ARTICLE 12 - DEFINITIONS

12.01 Regular Part-time Employees: Employees who work sixty-nine (69) or more hours per month on a regular and continuous monthly basis. Regular part-time employees are not entitled to any fringe benefits, except part-time employee benefits specifically listed.

12.02 Temporary Employees: Shall not work for a period longer than one hundred twenty (120) days and will not be serialized.

12.03 Casual Employees: Are employees of the Hospital who are not regularly scheduled. They are utilized on an "as-needed" basis to cover absences of regularly scheduled employees. Casual employees are not eligible for any fringe benefits.

12.04 Part-Time Employees: Are employees of the Hospital who work less than sixty-nine (69) hours per month on a regular and continuous monthly basis. Part-time employees are not entitled to any fringe benefits, except as provided for as specified in this agreement.

12.05 Full-Time Employees: Are employees of the Hospital who work eighty (80) hours per pay period on a regular and continuous basis. Full-time employees shall receive fringe benefits as specified in this agreement.

. . .

ARTICLE 15 - GRIEVANCE PROCEDURE

. . .

• EXERCISE DATA:
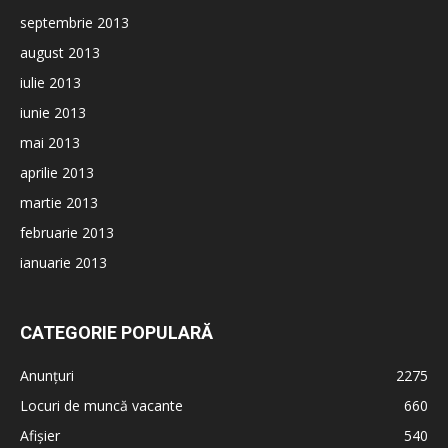
septembrie 2013
august 2013
iulie 2013
iunie 2013
mai 2013
aprilie 2013
martie 2013
februarie 2013
ianuarie 2013
CATEGORIE POPULARĂ
Anunțuri
2275
Locuri de muncă vacante
660
Afișier
540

• REQUIRED WORK:
Pick up the hospital labor agreement text after its last line and continue it.

• WRITTEN RESPONSE:
15.02 Step One: Should any employee covered by this Agreement feel a grievable situation exists, the employee shall within ten (10) calendar days of when the employee knew or could have reasonably known of the event(s) giving rise to the grievance, present the grievance orally to their immediate supervisor. The supervisor shall respond to the grievant within five (5) calendar days from the date it was presented to the supervisor.

. . .

15.05 Time Limits: The time limits provided herein may be extended by mutual agreement of the parties. Failure by management to respond to a grievance in a timely manner shall be construed as a denial of the grievance and the Union may proceed to the next step. Failure by the Union to move a grievance to the next step in a timely manner shall be deemed a waiver of the grievance.

. . .

ARTICLE 19 - SENIORITY

19.01 Employee's Original Date of Hire: Every employee covered by the terms of this contract shall have seniority from the date of his/her original date of hire as posted on the seniority list unless seniority is broken for reasons specified herein. Seniority shall only apply to layoffs, rehiring and filling of vacancies in jobs. Seniority, beginning with the effective date of this agreement, shall accrue to employees based on the number of hours worked or benefit hours paid in lieu of worked hours. No employee shall lose their respective position in the seniority roster as of the effective date of this provision except as may be affected by future hours worked by employees. Low census hours shall be considered worked time for seniority and benefit calculation.

. . .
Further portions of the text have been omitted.